Consider how unfortunate it would be if, for instance, the WWW were built not
on W3C standards, but on proprietary technology; say IIS, IE, and an
undocumented network protocol. In that case, innovation would slow remarkably.
Competitive browers (Firefox, Safari) could not be developed because they
couldn't talk to the IIS servers (the protocol is secret, remember) and
competitive servers (Apache) could not be developed for the same reason.

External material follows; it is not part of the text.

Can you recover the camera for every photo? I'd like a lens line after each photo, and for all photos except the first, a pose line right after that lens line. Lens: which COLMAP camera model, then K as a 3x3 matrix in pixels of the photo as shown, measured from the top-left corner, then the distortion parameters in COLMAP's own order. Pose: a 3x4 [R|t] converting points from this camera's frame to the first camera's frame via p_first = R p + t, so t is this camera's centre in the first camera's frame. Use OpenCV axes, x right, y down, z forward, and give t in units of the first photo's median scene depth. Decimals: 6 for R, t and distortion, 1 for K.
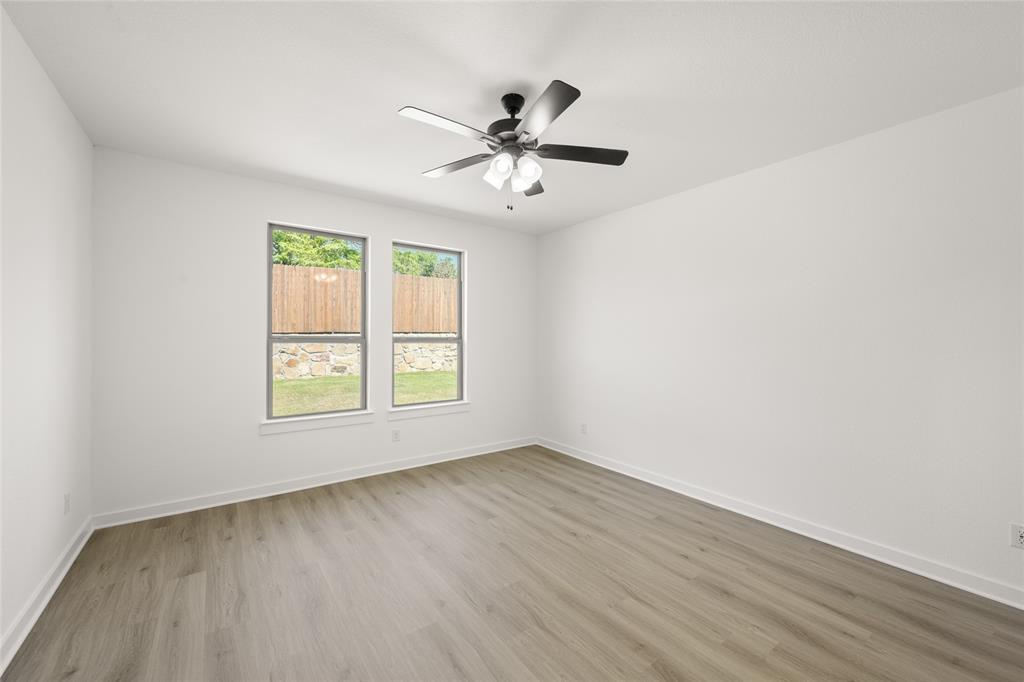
lens RADIAL K [[406.2, 0, 516.0], [0, 406.2, 340.8], [0, 0, 1]] dist [0.000954, -0.000123]
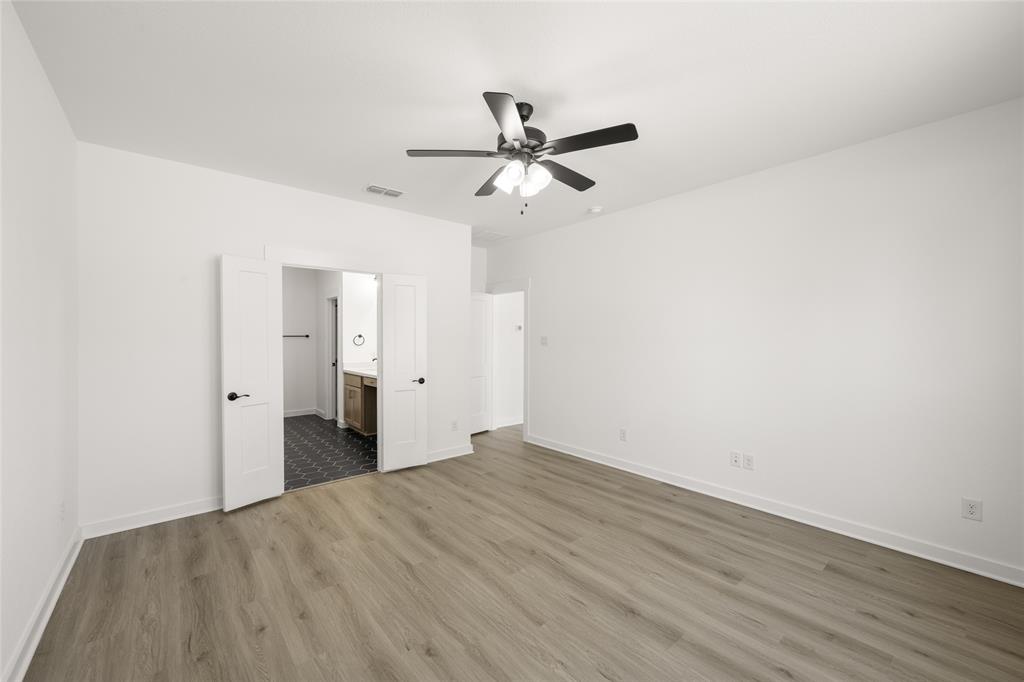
lens RADIAL K [[406.2, 0, 516.0], [0, 406.2, 346.8], [0, 0, 1]] dist [0.000954, -0.000123]
pose [[-0.997887, -0.007421, -0.064543, 0.068149], [-0.008896, 0.999705, 0.022591, -0.007849], [0.064356, 0.023118, -0.997659, 2.058551]]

The
only way competitive products could emerge would be for some firm to develop a
client/server/protocol stack, and market the hell out of it until it achieved
sufficient penetration to be successful.

It's a lot cheaper to compete when the protocol is open, competition is what
produces great product, and that's why I think it best that solutions built
around open standards not just thump, but crush any proprietary alternatives.
Multimedia is a bit of a disaster in this regard, but I see no reason RIA need
go the same way.

I can't get on board with the notion that standards are only good for lowest-
common-denominator sorts of things. The internet seems to work ok, for
instance. As for people going 'above and beyond', to the degree that such
activity represents the 'extend' part of E/E/E, standards can't prevent it,
but responsible people ought to shun it.

As for MSFT's ability to cram product: they can bundle with an OS that has
90%+ of the market. I don't think their ability to guarantee their products
penetration (not necessarily use, not necessarily sales, but availability) is
a matter for serious dispute. If they want Silverlight to be a viable
platform, they just have to roll it into IE 7.X or IE 8.0.

------
nickb
Bravo Mark for saying what a lot of us were thinking!